- Date: June 9, 2025
- Location: Peacock Theater, Los Angeles, California
- Presented by: Black Entertainment Television
- Hosted by: Kevin Hart
- Most awards: Kendrick Lamar (5)
- Most nominations: Kendrick Lamar (10)
- Website: www.bet.com/shows/bet-awards.html

Television/radio coverage
- Network: BET BET Her, MTV, MTV2, CMT, Nick@Nite, Paramount Network, Pop TV, Logo TV, VH1 (simulcast)
- Produced by: Jesse Collins Connie Orlando Jennae Rouzan-Clay Dionne Harmon Jamal Nosette (executive producers) Eric Cook Brittany Brazil (co-executive producers)
- Directed by: Marcelo Gama Ali LeRoi

= BET Awards 2025 =

American entertainment awards ceremony

The 25th BET Awards was held on June 9, 2025, at the Peacock Theater in Los Angeles, California, to celebrate achievements in entertainment and honors music, sports, television, and movies. Actor and comedian Kevin Hart hosted for the second time since 2011. This was the first time the ceremony aired on a Monday, the first time it aired earlier in June since 2001, and the first time it did not air on a Sunday since 2008 (when it typically aired on a Tuesday).

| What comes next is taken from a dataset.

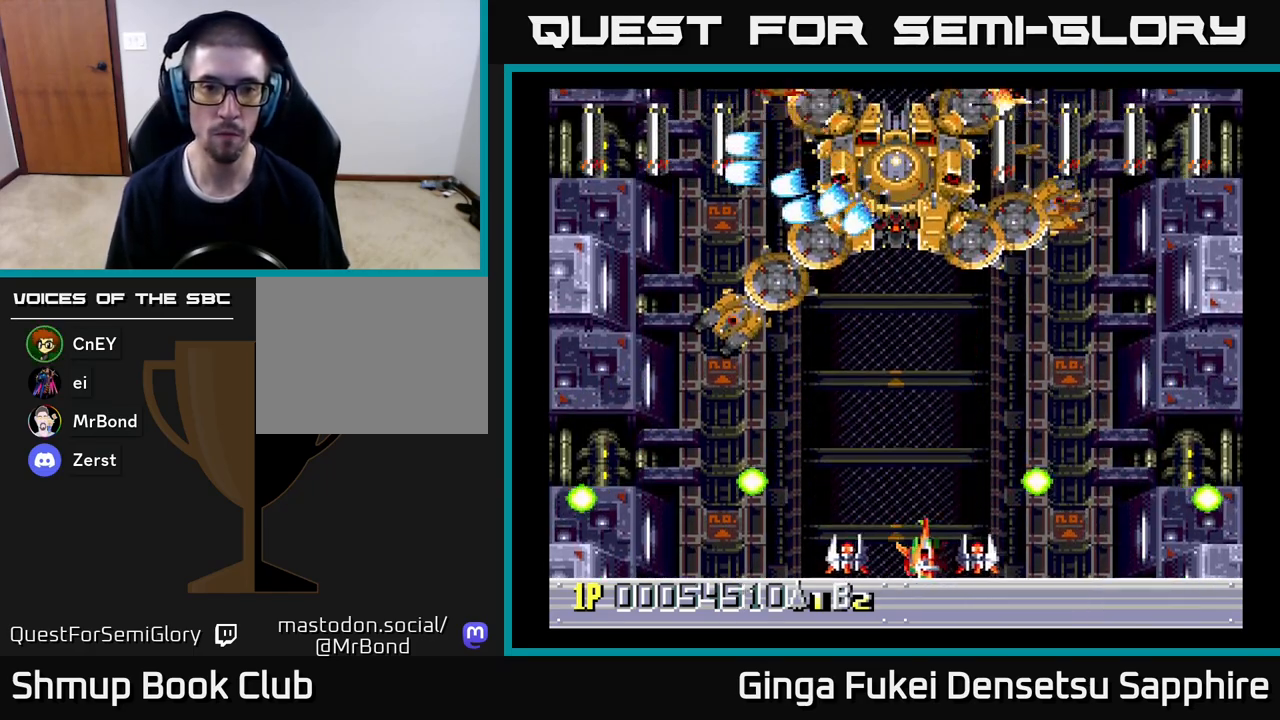
{"buttons": [], "left_stick": "center", "events": [[50, "DPAD_DOWN", "up"], [83, "DPAD_LEFT", "down"], [83, "DPAD_RIGHT", "up"], [167, "DPAD_UP", "down"], [267, "DPAD_LEFT", "up"], [300, "DPAD_RIGHT", "down"], [317, "DPAD_RIGHT", "up"], [350, "DPAD_UP", "up"]]}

On May 7, 2025, a 25th anniversary celebration of 106 & Park was announced, featuring a reunion of its hosts and performances by several popular guests.

The nominations were announced on May 8, 2025, with Kendrick Lamar leading with ten, and Doechii, Drake, Future and GloRilla following with six each. Lamar was the most awarded of the night, winning five awards.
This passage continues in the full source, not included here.